Give back all of the records, exactly and completely.

MATERIAL FOR THE TASK:
Start of Block
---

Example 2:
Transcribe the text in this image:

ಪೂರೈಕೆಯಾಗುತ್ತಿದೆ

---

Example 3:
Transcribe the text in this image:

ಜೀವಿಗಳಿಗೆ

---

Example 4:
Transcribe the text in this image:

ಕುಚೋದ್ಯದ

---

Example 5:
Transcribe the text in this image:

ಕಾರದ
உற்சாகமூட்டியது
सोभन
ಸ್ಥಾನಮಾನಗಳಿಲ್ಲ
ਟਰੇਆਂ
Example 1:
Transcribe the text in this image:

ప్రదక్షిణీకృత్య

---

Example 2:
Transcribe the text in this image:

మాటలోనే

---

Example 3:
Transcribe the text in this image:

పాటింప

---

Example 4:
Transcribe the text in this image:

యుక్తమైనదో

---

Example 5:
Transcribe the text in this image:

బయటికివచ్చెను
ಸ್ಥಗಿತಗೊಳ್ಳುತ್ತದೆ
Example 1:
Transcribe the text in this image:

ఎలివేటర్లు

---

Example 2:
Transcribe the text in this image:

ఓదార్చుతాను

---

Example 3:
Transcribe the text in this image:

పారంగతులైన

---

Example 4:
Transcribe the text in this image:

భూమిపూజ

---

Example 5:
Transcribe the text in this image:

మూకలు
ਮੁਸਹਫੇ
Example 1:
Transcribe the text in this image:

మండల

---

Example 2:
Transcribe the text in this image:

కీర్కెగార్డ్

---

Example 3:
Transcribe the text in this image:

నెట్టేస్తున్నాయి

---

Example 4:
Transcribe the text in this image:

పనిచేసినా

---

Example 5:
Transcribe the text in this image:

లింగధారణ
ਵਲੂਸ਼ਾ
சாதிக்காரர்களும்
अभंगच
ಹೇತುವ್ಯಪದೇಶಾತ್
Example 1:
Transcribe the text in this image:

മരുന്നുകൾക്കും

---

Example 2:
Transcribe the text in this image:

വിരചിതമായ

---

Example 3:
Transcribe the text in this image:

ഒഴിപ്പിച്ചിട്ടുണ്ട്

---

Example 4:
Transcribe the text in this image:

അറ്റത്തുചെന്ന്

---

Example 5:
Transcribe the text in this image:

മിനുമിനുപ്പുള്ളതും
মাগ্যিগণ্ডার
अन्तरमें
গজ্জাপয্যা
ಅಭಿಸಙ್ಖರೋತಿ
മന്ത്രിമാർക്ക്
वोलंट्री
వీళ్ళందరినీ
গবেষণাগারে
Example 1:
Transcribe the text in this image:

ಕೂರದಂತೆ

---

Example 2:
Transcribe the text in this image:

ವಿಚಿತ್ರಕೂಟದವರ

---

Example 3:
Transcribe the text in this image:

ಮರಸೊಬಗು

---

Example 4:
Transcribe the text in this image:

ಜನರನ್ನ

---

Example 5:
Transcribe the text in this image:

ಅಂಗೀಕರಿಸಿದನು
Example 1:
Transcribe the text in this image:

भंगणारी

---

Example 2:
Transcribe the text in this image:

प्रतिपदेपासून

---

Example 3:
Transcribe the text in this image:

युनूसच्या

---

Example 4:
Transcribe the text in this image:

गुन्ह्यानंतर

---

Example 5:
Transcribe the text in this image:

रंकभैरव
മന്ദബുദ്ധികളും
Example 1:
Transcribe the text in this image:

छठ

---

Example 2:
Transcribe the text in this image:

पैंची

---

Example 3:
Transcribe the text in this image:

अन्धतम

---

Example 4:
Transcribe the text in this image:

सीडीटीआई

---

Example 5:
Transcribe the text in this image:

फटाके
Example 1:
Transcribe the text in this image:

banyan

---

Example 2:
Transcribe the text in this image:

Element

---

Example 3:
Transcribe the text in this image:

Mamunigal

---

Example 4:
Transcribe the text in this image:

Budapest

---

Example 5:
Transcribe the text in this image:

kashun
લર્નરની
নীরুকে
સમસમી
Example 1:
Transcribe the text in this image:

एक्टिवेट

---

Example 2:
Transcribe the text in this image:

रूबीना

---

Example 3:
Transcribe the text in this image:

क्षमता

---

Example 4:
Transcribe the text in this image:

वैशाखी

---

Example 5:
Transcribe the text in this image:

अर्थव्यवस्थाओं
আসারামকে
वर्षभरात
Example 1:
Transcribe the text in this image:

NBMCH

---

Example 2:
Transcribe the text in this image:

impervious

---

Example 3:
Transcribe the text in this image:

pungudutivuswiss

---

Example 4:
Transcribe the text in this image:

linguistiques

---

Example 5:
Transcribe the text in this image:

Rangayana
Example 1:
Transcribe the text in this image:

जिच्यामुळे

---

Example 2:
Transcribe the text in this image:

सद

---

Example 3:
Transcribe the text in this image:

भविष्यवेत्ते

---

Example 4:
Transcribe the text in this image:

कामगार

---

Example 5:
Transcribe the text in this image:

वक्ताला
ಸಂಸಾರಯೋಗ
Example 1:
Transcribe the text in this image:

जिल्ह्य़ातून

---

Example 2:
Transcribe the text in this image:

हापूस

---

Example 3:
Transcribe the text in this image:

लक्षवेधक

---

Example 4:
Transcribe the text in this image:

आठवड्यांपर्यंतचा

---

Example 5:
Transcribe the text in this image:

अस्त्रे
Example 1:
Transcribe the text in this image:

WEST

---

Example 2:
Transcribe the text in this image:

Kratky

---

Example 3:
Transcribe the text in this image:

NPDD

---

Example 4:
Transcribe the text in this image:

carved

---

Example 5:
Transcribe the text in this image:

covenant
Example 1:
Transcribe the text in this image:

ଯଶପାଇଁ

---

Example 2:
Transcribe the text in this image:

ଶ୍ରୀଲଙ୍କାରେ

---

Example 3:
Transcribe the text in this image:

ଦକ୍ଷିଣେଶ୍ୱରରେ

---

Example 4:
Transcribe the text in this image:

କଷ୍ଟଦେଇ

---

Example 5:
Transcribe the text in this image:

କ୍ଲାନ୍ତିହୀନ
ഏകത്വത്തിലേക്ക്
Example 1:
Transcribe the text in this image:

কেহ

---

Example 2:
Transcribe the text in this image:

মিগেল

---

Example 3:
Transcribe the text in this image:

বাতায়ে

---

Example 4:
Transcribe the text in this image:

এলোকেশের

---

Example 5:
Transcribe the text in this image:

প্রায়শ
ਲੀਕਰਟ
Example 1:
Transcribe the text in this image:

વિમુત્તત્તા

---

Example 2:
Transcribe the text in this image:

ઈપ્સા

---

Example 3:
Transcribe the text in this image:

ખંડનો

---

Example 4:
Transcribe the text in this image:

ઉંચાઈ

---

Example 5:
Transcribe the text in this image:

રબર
End of Block
SOLUTION TO THIS PROBLEM:
---

Example 2:
Transcribe the text in this image:

ಪೂರೈಕೆಯಾಗುತ್ತಿದೆ

---

Example 3:
Transcribe the text in this image:

ಜೀವಿಗಳಿಗೆ

---

Example 4:
Transcribe the text in this image:

ಕುಚೋದ್ಯದ

---

Example 5:
Transcribe the text in this image:

ಕಾರದ
உற்சாகமூட்டியது
सोभन
ಸ್ಥಾನಮಾನಗಳಿಲ್ಲ
ਟਰੇਆਂ
Example 1:
Transcribe the text in this image:

ప్రదక్షిణీకృత్య

---

Example 2:
Transcribe the text in this image:

మాటలోనే

---

Example 3:
Transcribe the text in this image:

పాటింప

---

Example 4:
Transcribe the text in this image:

యుక్తమైనదో

---

Example 5:
Transcribe the text in this image:

బయటికివచ్చెను
ಸ್ಥಗಿತಗೊಳ್ಳುತ್ತದೆ
Example 1:
Transcribe the text in this image:

ఎలివేటర్లు

---

Example 2:
Transcribe the text in this image:

ఓదార్చుతాను

---

Example 3:
Transcribe the text in this image:

పారంగతులైన

---

Example 4:
Transcribe the text in this image:

భూమిపూజ

---

Example 5:
Transcribe the text in this image:

మూకలు
ਮੁਸਹਫੇ
Example 1:
Transcribe the text in this image:

మండల

---

Example 2:
Transcribe the text in this image:

కీర్కెగార్డ్

---

Example 3:
Transcribe the text in this image:

నెట్టేస్తున్నాయి

---

Example 4:
Transcribe the text in this image:

పనిచేసినా

---

Example 5:
Transcribe the text in this image:

లింగధారణ
ਵਲੂਸ਼ਾ
சாதிக்காரர்களும்
अभंगच
ಹೇತುವ್ಯಪದೇಶಾತ್
Example 1:
Transcribe the text in this image:

മരുന്നുകൾക്കും

---

Example 2:
Transcribe the text in this image:

വിരചിതമായ

---

Example 3:
Transcribe the text in this image:

ഒഴിപ്പിച്ചിട്ടുണ്ട്

---

Example 4:
Transcribe the text in this image:

അറ്റത്തുചെന്ന്

---

Example 5:
Transcribe the text in this image:

മിനുമിനുപ്പുള്ളതും
মাগ্যিগণ্ডার
अन्तरमें
গজ্জাপয্যা
ಅಭಿಸಙ್ಖರೋತಿ
മന്ത്രിമാർക്ക്
वोलंट्री
వీళ్ళందరినీ
গবেষণাগারে
Example 1:
Transcribe the text in this image:

ಕೂರದಂತೆ

---

Example 2:
Transcribe the text in this image:

ವಿಚಿತ್ರಕೂಟದವರ

---

Example 3:
Transcribe the text in this image:

ಮರಸೊಬಗು

---

Example 4:
Transcribe the text in this image:

ಜನರನ್ನ

---

Example 5:
Transcribe the text in this image:

ಅಂಗೀಕರಿಸಿದನು
Example 1:
Transcribe the text in this image:

भंगणारी

---

Example 2:
Transcribe the text in this image:

प्रतिपदेपासून

---

Example 3:
Transcribe the text in this image:

युनूसच्या

---

Example 4:
Transcribe the text in this image:

गुन्ह्यानंतर

---

Example 5:
Transcribe the text in this image:

रंकभैरव
മന്ദബുദ്ധികളും
Example 1:
Transcribe the text in this image:

छठ

---

Example 2:
Transcribe the text in this image:

पैंची

---

Example 3:
Transcribe the text in this image:

अन्धतम

---

Example 4:
Transcribe the text in this image:

सीडीटीआई

---

Example 5:
Transcribe the text in this image:

फटाके
Example 1:
Transcribe the text in this image:

banyan

---

Example 2:
Transcribe the text in this image:

Element

---

Example 3:
Transcribe the text in this image:

Mamunigal

---

Example 4:
Transcribe the text in this image:

Budapest

---

Example 5:
Transcribe the text in this image:

kashun
લર્નરની
নীরুকে
સમસમી
Example 1:
Transcribe the text in this image:

एक्टिवेट

---

Example 2:
Transcribe the text in this image:

रूबीना

---

Example 3:
Transcribe the text in this image:

क्षमता

---

Example 4:
Transcribe the text in this image:

वैशाखी

---

Example 5:
Transcribe the text in this image:

अर्थव्यवस्थाओं
আসারামকে
वर्षभरात
Example 1:
Transcribe the text in this image:

NBMCH

---

Example 2:
Transcribe the text in this image:

impervious

---

Example 3:
Transcribe the text in this image:

pungudutivuswiss

---

Example 4:
Transcribe the text in this image:

linguistiques

---

Example 5:
Transcribe the text in this image:

Rangayana
Example 1:
Transcribe the text in this image:

जिच्यामुळे

---

Example 2:
Transcribe the text in this image:

सद

---

Example 3:
Transcribe the text in this image:

भविष्यवेत्ते

---

Example 4:
Transcribe the text in this image:

कामगार

---

Example 5:
Transcribe the text in this image:

वक्ताला
ಸಂಸಾರಯೋಗ
Example 1:
Transcribe the text in this image:

जिल्ह्य़ातून

---

Example 2:
Transcribe the text in this image:

हापूस

---

Example 3:
Transcribe the text in this image:

लक्षवेधक

---

Example 4:
Transcribe the text in this image:

आठवड्यांपर्यंतचा

---

Example 5:
Transcribe the text in this image:

अस्त्रे
Example 1:
Transcribe the text in this image:

WEST

---

Example 2:
Transcribe the text in this image:

Kratky

---

Example 3:
Transcribe the text in this image:

NPDD

---

Example 4:
Transcribe the text in this image:

carved

---

Example 5:
Transcribe the text in this image:

covenant
Example 1:
Transcribe the text in this image:

ଯଶପାଇଁ

---

Example 2:
Transcribe the text in this image:

ଶ୍ରୀଲଙ୍କାରେ

---

Example 3:
Transcribe the text in this image:

ଦକ୍ଷିଣେଶ୍ୱରରେ

---

Example 4:
Transcribe the text in this image:

କଷ୍ଟଦେଇ

---

Example 5:
Transcribe the text in this image:

କ୍ଲାନ୍ତିହୀନ
ഏകത്വത്തിലേക്ക്
Example 1:
Transcribe the text in this image:

কেহ

---

Example 2:
Transcribe the text in this image:

মিগেল

---

Example 3:
Transcribe the text in this image:

বাতায়ে

---

Example 4:
Transcribe the text in this image:

এলোকেশের

---

Example 5:
Transcribe the text in this image:

প্রায়শ
ਲੀਕਰਟ
Example 1:
Transcribe the text in this image:

વિમુત્તત્તા

---

Example 2:
Transcribe the text in this image:

ઈપ્સા

---

Example 3:
Transcribe the text in this image:

ખંડનો

---

Example 4:
Transcribe the text in this image:

ઉંચાઈ

---

Example 5:
Transcribe the text in this image:

રબર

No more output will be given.